PROVIDED TEXT section start
# Fluted jig for router



## mikebuild (Feb 18, 2009)

Hey all,

Trying to make some flat fluted trim for a project. I need the grooves to end short of the ends of the material, so I'm using a plunge base on my router. I have stop blocks clamped to the ends of the material and am using an adjustable guide on the router. The problem I'm having is in keeping the router from wandering. Even when traveling in the correct direction, it still wants to pull off the guided edge. I've seen adjustable jigs that keep the router set to both sides of the material ... any other ways of accomplishing this?

Thanks, Mike.


----------



## MastersHand (Nov 28, 2010)

Attach another rail on the other side of your work piece. Don't pinch it to hard though. If you have a Router Table this is a better option as you can ride fence and put a feather board to stay inline. Draw lines on board where you want flutes to stop and lines on fence at left and right of bit. Remember to keep moving so you don't have a sanding nightmare with burns

Sent from my iPhone using Wood Forum


----------



## jschaben (Apr 1, 2010)

mikebuild said:


> Hey all,
> 
> Trying to make some flat fluted trim for a project. I need the grooves to end short of the ends of the material, so I'm using a plunge base on my router. I have stop blocks clamped to the ends of the material and am using an adjustable guide on the router. The problem I'm having is in keeping the router from wandering. Even when traveling in the correct direction, it still wants to pull off the guided edge. I've seen adjustable jigs that keep the router set to both sides of the material ... any other ways of accomplishing this?
> 
> Thanks, Mike.


Heres kind of a quick and dirty jig. You can add more bearings to make it a bit more stable. Uses a large hole in the center to avoidhaving to attach it to the router, just use a guide bushing for control.


----------



## Taylormade (Feb 3, 2011)

Check out my thread here for when I was having similar fun.


----------



## mikebuild (Feb 18, 2009)

Thanks for the input. Ended up making a simple jig/guide that rode atop the workpiece. Worked really well. The only problem I had was that I ended up with some burn at each end. Now I'm trying to figure out the best way to sand this out. Other than that your ideas/suggestions worked perfectly. :thumbsup: Thanks again.


----------
PROVIDED TEXT section end
TASK SET:
1. Could you rewrite the router jig thread starting at "## MastersHand (Nov" and ending at "(Apr 1, 2010)", putting "strip" in place of "rail"?
2. In the router jig thread, what did mikebuild end up making to keep the router on track?
The lines after this point come from a separate source.
EXTRACTED DATA section start
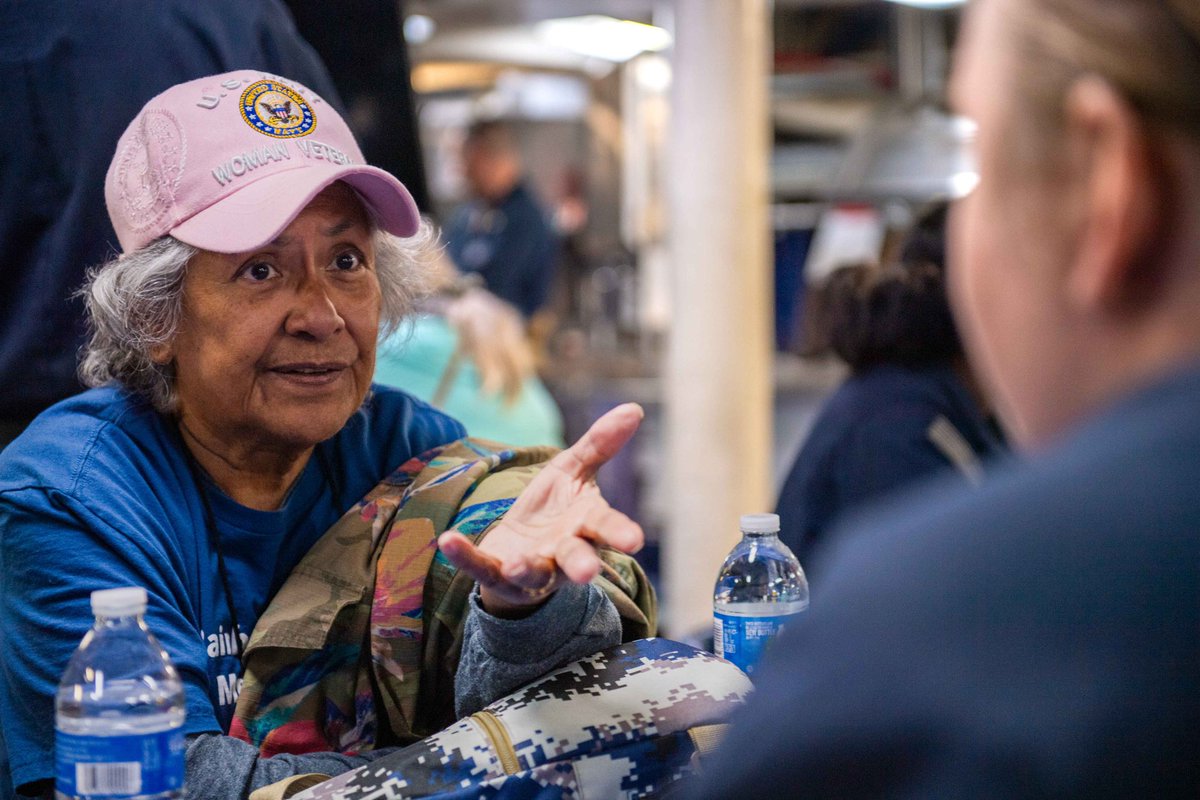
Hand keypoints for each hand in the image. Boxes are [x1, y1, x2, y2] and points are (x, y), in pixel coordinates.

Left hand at [437, 403, 644, 615]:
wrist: (518, 547)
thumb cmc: (555, 509)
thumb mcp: (572, 471)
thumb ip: (600, 444)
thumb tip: (634, 407)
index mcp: (586, 526)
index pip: (605, 527)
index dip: (618, 532)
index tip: (633, 540)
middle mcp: (563, 553)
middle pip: (575, 559)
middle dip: (581, 564)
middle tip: (587, 572)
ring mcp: (531, 569)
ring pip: (534, 573)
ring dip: (526, 567)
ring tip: (516, 564)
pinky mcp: (496, 575)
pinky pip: (481, 568)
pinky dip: (465, 557)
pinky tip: (448, 540)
EXTRACTED DATA section end
LIST OF ANSWERS:
1.
## MastersHand (Nov 28, 2010)

Attach another strip on the other side of your work piece. Don't pinch it to hard though. If you have a Router Table this is a better option as you can ride fence and put a feather board to stay inline. Draw lines on board where you want flutes to stop and lines on fence at left and right of bit. Remember to keep moving so you don't have a sanding nightmare with burns

Sent from my iPhone using Wood Forum


----------



## jschaben (Apr 1, 2010)

2. A simple jig/guide that rode atop the workpiece.